Page 88 of I Can't Even


Font Size:  

“Your kn-knee?” I stuttered, tongue thick.

He smiled.

Dr. Brewn forced me deeper and deeper into the woods.

But I knew, if I didn’t put up some kind of a fight, he’d get me too far away to be found.

And I would be found.

Quaid wouldn’t give up.

The thorn in my left Croc pushed deeper, and I groaned. “I have to stop. There’s a thorn in my shoe.”

He looked at my shoes, lip curled. “Those aren’t great hiking shoes.”

They weren’t.

Because I hadn’t planned on fucking hiking, dammit!

“Let me see,” he said.

I reluctantly picked my foot up for him to see, and he caught my leg, jerking it toward him so hard that I soon found myself flat on my back.

His eyes gleamed as he took the shoe from me and tossed it into the woods. “Here’s good enough, I guess.”

The next moments of my life were the longest, and most painful, I’d ever experienced.

I’d never, not in a million years, be able to say what, exactly, had happened.

Hits.

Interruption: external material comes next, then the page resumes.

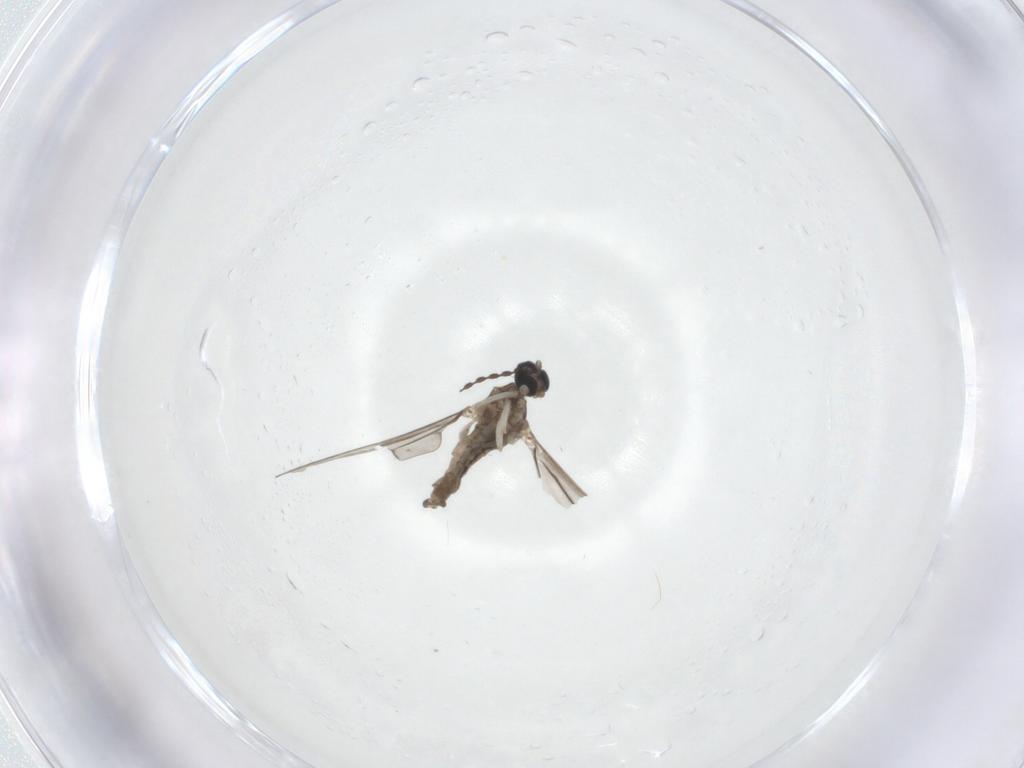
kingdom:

Punches. Kicks. Slices.

Over and over, it continued until I was so far gone I couldn’t think about anything but the pain.

“Brewn,” I heard called out. “I know you’re having fun, but it’s my turn.”

Two.

There were two of them.

“Fuck off, Darron.”

Darron.

Dr. Darron Simpson? The one I’d just gone on a date with and couldn’t change a tire, Darron?

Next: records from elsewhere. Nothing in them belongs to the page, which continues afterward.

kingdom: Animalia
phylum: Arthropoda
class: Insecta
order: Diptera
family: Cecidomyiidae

What the absolute hell was going on?

A kick to my head had me seeing stars, and that thought was the last thing I remembered.

I mainly eat whole foods. Whole blocks of cheese. Whole pizzas. Whole cakes. Whole tubs of ice cream.

—Text from Ellodie to Quaid

QUAID

“He’s okay,” I said to my dad. “Got pinned down under gang-on-gang fire. He took a bullet to the hip. One to the chest. Refused to ride in the ambulance and drove himself to the hospital. The ambulance took three more gang members from the Breakers Gang.”

“Good.” Dad sounded relieved. “Where are you going now?”